Monday, July 5, 2010

The myth of movement

So, basically I was inspired by a couple of the students on this last Uganda trip to start blogging again. And, it's 4 am in Dubai and I have nothing else to do, so here goes. For those of you who will read this (what's up family?!) I take no responsibility for ridiculousness communicated in the next paragraph or so... I'm tired and slightly loopy.

This trip, overall, was amazing. The Uganda trip was incredible, we built a soccer field for the kids to play on (well, we finished what we could of it... turns out turning a marsh into a field is tougher than advertised), I flew down to South Africa, and basically bummed around for a bit. What was interesting about the trip, though, was the fact that this was so much more of an information overload than I expected.

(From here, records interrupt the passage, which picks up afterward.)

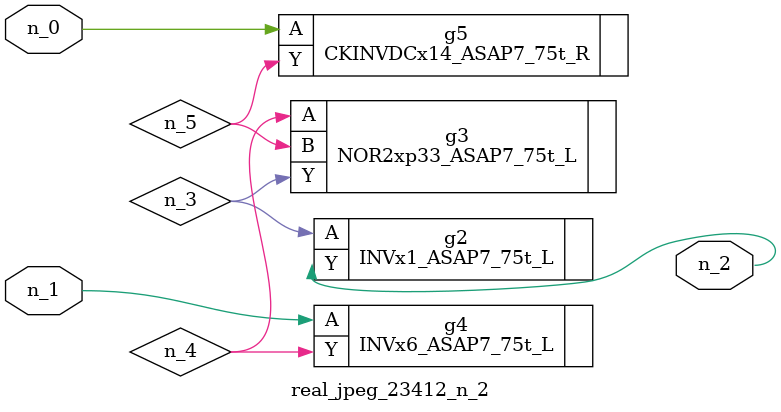
<source format=v>
module real_jpeg_23412_n_2 (n_1, n_0, n_2);

input n_1;
input n_0;

output n_2;

wire n_5;
wire n_4;
wire n_3;

CKINVDCx14_ASAP7_75t_R g5 ( 
.A(n_0),
.Y(n_5)
);

INVx6_ASAP7_75t_L g4 ( 
.A(n_1),
.Y(n_4)
);

INVx1_ASAP7_75t_L g2 ( 
.A(n_3),
.Y(n_2)
);

NOR2xp33_ASAP7_75t_L g3 ( 
.A(n_4),
.B(n_5),
.Y(n_3)
);


endmodule
</source>
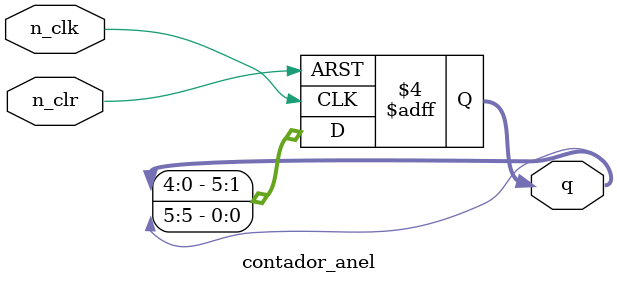
<source format=v>
module contador_anel (
  input n_clk,
  input n_clr,
  output reg [5:0] q
);
  
    always @(negedge n_clk or negedge n_clr) begin
      if (!n_clr)
        q <= 6'b000001;
      else begin
        q <= q<<1;
        q[0] <= q[5];
      end
    end

endmodule

</source>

When I was in South Africa I had the chance to check out the Museum Africa and the Apartheid Museum. More than other trips I was instantlty presented with the fact that I still really don't know anything. The myth of becoming "well traveled" is that once you do, you start to "get it." While I think that experience overseas is pretty much invaluable for having a well rounded perspective on how the world works, I do think there is a subtle danger that can start to creep in the more you do it. You become the traveler, the worldly wise, the rambler (sorry Kenny Rogers, I was rolling). You think that you understand things more than others do. But, the simple fact of the matter is, that even if you have a slightly better grip on things than your less traveled neighbor, you still don't really know enough to say you know anything.

In the apartheid museum, seeing such an intense and disturbing policy presented by those who lived through it made me realize that my understanding of that part of history was much more static than I wanted to admit. One part in particular hit me... as you transition from one hall to another there is a room with a countless number of nooses hanging from the ceiling to represent those who were executed during the apartheid regime. To bring you even further into the experience, the next room reconstructs the solitary confinement chambers that prisoners were forced to stay in. This one-two punch is probably one of the most impacting things I've experienced in the last year and it was a strong reminder that I've got a lot to learn about what has happened in the world and what continues to happen.

Anyway, South Africa was amazing, and it's still swirling around in my head. I honestly don't know what to make of it. Just lots to think about.